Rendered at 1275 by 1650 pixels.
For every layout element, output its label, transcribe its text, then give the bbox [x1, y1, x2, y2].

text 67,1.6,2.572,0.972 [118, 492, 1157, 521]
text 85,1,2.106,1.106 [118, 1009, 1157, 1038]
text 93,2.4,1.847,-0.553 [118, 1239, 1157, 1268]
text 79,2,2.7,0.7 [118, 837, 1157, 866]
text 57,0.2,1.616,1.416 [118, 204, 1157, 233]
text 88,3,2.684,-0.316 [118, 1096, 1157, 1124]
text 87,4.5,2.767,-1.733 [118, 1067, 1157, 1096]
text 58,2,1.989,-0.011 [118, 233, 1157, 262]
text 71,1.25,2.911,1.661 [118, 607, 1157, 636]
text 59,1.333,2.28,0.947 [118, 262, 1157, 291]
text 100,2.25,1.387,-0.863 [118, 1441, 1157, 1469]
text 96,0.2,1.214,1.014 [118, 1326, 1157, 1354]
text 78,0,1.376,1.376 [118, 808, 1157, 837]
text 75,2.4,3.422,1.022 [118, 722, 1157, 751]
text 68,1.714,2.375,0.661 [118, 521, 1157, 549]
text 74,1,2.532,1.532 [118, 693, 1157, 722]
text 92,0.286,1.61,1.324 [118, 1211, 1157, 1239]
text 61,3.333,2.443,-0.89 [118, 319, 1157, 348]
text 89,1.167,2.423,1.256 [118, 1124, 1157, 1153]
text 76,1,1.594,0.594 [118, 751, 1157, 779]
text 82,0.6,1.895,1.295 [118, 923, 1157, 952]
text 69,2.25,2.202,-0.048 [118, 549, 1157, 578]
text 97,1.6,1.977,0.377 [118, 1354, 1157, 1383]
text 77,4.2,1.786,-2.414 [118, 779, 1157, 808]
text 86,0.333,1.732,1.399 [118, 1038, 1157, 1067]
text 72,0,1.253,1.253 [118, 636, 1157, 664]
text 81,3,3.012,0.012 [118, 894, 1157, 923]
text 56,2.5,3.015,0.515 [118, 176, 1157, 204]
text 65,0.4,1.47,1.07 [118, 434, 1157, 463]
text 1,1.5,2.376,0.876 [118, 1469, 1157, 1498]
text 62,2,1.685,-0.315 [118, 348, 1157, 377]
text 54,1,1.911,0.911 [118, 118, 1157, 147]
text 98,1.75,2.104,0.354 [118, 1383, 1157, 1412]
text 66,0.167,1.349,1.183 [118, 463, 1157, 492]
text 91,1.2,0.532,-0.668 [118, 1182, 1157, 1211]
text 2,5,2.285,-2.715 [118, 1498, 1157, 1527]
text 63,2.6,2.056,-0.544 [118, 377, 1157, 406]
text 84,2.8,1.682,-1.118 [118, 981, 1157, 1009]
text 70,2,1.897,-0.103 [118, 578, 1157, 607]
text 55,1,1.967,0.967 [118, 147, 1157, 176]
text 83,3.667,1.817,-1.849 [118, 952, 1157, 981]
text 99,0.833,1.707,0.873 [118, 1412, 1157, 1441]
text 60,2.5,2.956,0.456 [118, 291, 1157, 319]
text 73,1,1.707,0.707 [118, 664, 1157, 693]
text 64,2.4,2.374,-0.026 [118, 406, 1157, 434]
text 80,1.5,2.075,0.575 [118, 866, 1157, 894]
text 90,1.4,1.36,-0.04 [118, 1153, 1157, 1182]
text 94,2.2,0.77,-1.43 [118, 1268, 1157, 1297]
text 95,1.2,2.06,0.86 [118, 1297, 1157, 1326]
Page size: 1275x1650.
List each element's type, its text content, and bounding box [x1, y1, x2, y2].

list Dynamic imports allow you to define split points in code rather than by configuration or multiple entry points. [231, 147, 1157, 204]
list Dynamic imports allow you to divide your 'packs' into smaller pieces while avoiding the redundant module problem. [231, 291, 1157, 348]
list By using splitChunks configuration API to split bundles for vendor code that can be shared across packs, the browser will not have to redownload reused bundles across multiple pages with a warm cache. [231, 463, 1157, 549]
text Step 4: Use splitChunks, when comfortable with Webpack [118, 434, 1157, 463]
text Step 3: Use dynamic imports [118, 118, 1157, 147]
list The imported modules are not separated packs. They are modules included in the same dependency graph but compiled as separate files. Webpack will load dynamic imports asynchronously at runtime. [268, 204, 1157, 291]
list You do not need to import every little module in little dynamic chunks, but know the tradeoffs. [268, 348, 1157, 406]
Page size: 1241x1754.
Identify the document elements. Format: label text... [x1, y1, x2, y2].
____
**Task instructions**
Print all of the data above again, every line in its original order and unchanged.

**In response**
Rendered at 1275 by 1650 pixels.
For every layout element, output its label, transcribe its text, then give the bbox [x1, y1, x2, y2].

text 67,1.6,2.572,0.972 [118, 492, 1157, 521]
text 85,1,2.106,1.106 [118, 1009, 1157, 1038]
text 93,2.4,1.847,-0.553 [118, 1239, 1157, 1268]
text 79,2,2.7,0.7 [118, 837, 1157, 866]
text 57,0.2,1.616,1.416 [118, 204, 1157, 233]
text 88,3,2.684,-0.316 [118, 1096, 1157, 1124]
text 87,4.5,2.767,-1.733 [118, 1067, 1157, 1096]
text 58,2,1.989,-0.011 [118, 233, 1157, 262]
text 71,1.25,2.911,1.661 [118, 607, 1157, 636]
text 59,1.333,2.28,0.947 [118, 262, 1157, 291]
text 100,2.25,1.387,-0.863 [118, 1441, 1157, 1469]
text 96,0.2,1.214,1.014 [118, 1326, 1157, 1354]
text 78,0,1.376,1.376 [118, 808, 1157, 837]
text 75,2.4,3.422,1.022 [118, 722, 1157, 751]
text 68,1.714,2.375,0.661 [118, 521, 1157, 549]
text 74,1,2.532,1.532 [118, 693, 1157, 722]
text 92,0.286,1.61,1.324 [118, 1211, 1157, 1239]
text 61,3.333,2.443,-0.89 [118, 319, 1157, 348]
text 89,1.167,2.423,1.256 [118, 1124, 1157, 1153]
text 76,1,1.594,0.594 [118, 751, 1157, 779]
text 82,0.6,1.895,1.295 [118, 923, 1157, 952]
text 69,2.25,2.202,-0.048 [118, 549, 1157, 578]
text 97,1.6,1.977,0.377 [118, 1354, 1157, 1383]
text 77,4.2,1.786,-2.414 [118, 779, 1157, 808]
text 86,0.333,1.732,1.399 [118, 1038, 1157, 1067]
text 72,0,1.253,1.253 [118, 636, 1157, 664]
text 81,3,3.012,0.012 [118, 894, 1157, 923]
text 56,2.5,3.015,0.515 [118, 176, 1157, 204]
text 65,0.4,1.47,1.07 [118, 434, 1157, 463]
text 1,1.5,2.376,0.876 [118, 1469, 1157, 1498]
text 62,2,1.685,-0.315 [118, 348, 1157, 377]
text 54,1,1.911,0.911 [118, 118, 1157, 147]
text 98,1.75,2.104,0.354 [118, 1383, 1157, 1412]
text 66,0.167,1.349,1.183 [118, 463, 1157, 492]
text 91,1.2,0.532,-0.668 [118, 1182, 1157, 1211]
text 2,5,2.285,-2.715 [118, 1498, 1157, 1527]
text 63,2.6,2.056,-0.544 [118, 377, 1157, 406]
text 84,2.8,1.682,-1.118 [118, 981, 1157, 1009]
text 70,2,1.897,-0.103 [118, 578, 1157, 607]
text 55,1,1.967,0.967 [118, 147, 1157, 176]
text 83,3.667,1.817,-1.849 [118, 952, 1157, 981]
text 99,0.833,1.707,0.873 [118, 1412, 1157, 1441]
text 60,2.5,2.956,0.456 [118, 291, 1157, 319]
text 73,1,1.707,0.707 [118, 664, 1157, 693]
text 64,2.4,2.374,-0.026 [118, 406, 1157, 434]
text 80,1.5,2.075,0.575 [118, 866, 1157, 894]
text 90,1.4,1.36,-0.04 [118, 1153, 1157, 1182]
text 94,2.2,0.77,-1.43 [118, 1268, 1157, 1297]
text 95,1.2,2.06,0.86 [118, 1297, 1157, 1326]
Page size: 1275x1650.
List each element's type, its text content, and bounding box [x1, y1, x2, y2].

list Dynamic imports allow you to define split points in code rather than by configuration or multiple entry points. [231, 147, 1157, 204]
list Dynamic imports allow you to divide your 'packs' into smaller pieces while avoiding the redundant module problem. [231, 291, 1157, 348]
list By using splitChunks configuration API to split bundles for vendor code that can be shared across packs, the browser will not have to redownload reused bundles across multiple pages with a warm cache. [231, 463, 1157, 549]
text Step 4: Use splitChunks, when comfortable with Webpack [118, 434, 1157, 463]
text Step 3: Use dynamic imports [118, 118, 1157, 147]
list The imported modules are not separated packs. They are modules included in the same dependency graph but compiled as separate files. Webpack will load dynamic imports asynchronously at runtime. [268, 204, 1157, 291]
list You do not need to import every little module in little dynamic chunks, but know the tradeoffs. [268, 348, 1157, 406]
Page size: 1241x1754.
Identify the document elements. Format: label text... [x1, y1, x2, y2].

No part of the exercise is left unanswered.